その場所はぐるりと一帯が木の柵で囲われている。入口は一箇所だけだ。さほど大きくもない門の前に回ると、門番であろうか、帷子を着て長い槍を持った男が立っている。
「ここははじまりの村さ。通行証がないと通すわけには行かないね」
「通行証? そんなの持っていない。どこで手に入るの?」
門番に尋ねる。平凡な顔の門番は無表情のまま答える。
「ここははじまりの村さ。通行証がないと通すわけには行かないね」
「一日だけでいいんで泊めてもらえませんか」
「ここははじまりの村さ。通行証がないと通すわけには行かないね」
「一食させてもらうだけでもいいです」
「ここははじまりの村さ。通行証がないと通すわけには行かないね」
何度質問しても、同じことを繰り返すばかりで話にならない。マニュアル通りに仕事してるんだろうけど、ここまで融通が利かないのは困ったものだ。

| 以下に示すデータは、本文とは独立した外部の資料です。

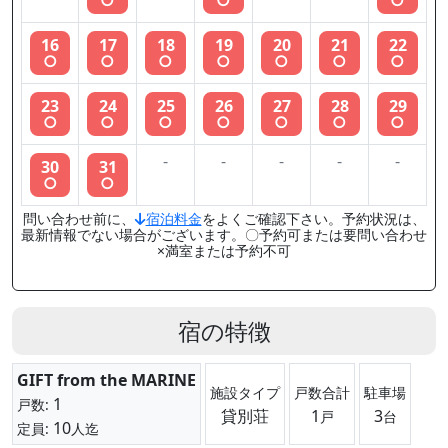
○
○
○
16
17
18
19
20
21
22
○
○
○
○
○
○
○
23
24
25
26
27
28
29
○
○
○
○
○
○
○
-
-
-
-
-
30
31
○
○
問い合わせ前に、
宿泊料金
をよくご確認下さい。予約状況は、
最新情報でない場合がございます。〇予約可または要問い合わせ
×満室または予約不可
宿の特徴
GIFT from the MARINE
施設タイプ
戸数合計
駐車場
1
戸数:
貸別荘
1
3
戸
台
10
定員:
人迄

ちらとドゥークの顔を見上げる。門番は中肉中背であの程度の装備なら、体格のいいドゥークなら一捻りでやっつけちゃえるんじゃないか。隙を突いて通り抜けてしまえばいい。
そう思ったのに、ドゥークはふぅと溜息を吐いて、あっさり踵を返した。
「待って。どこ行くの」
「通れないのだから仕方ない。通行証が手に入ったらまた来ればいいさ」
そう言って、再び何もない砂漠を進んでいく。
門番は何も言わずただ空虚な瞳を向けるばかり。
温かい食事がすぐそこにあるのに! 地団駄を踏みながら、僕は旅人の背中を追いかける。今日もまた冷たいパンに野宿だ。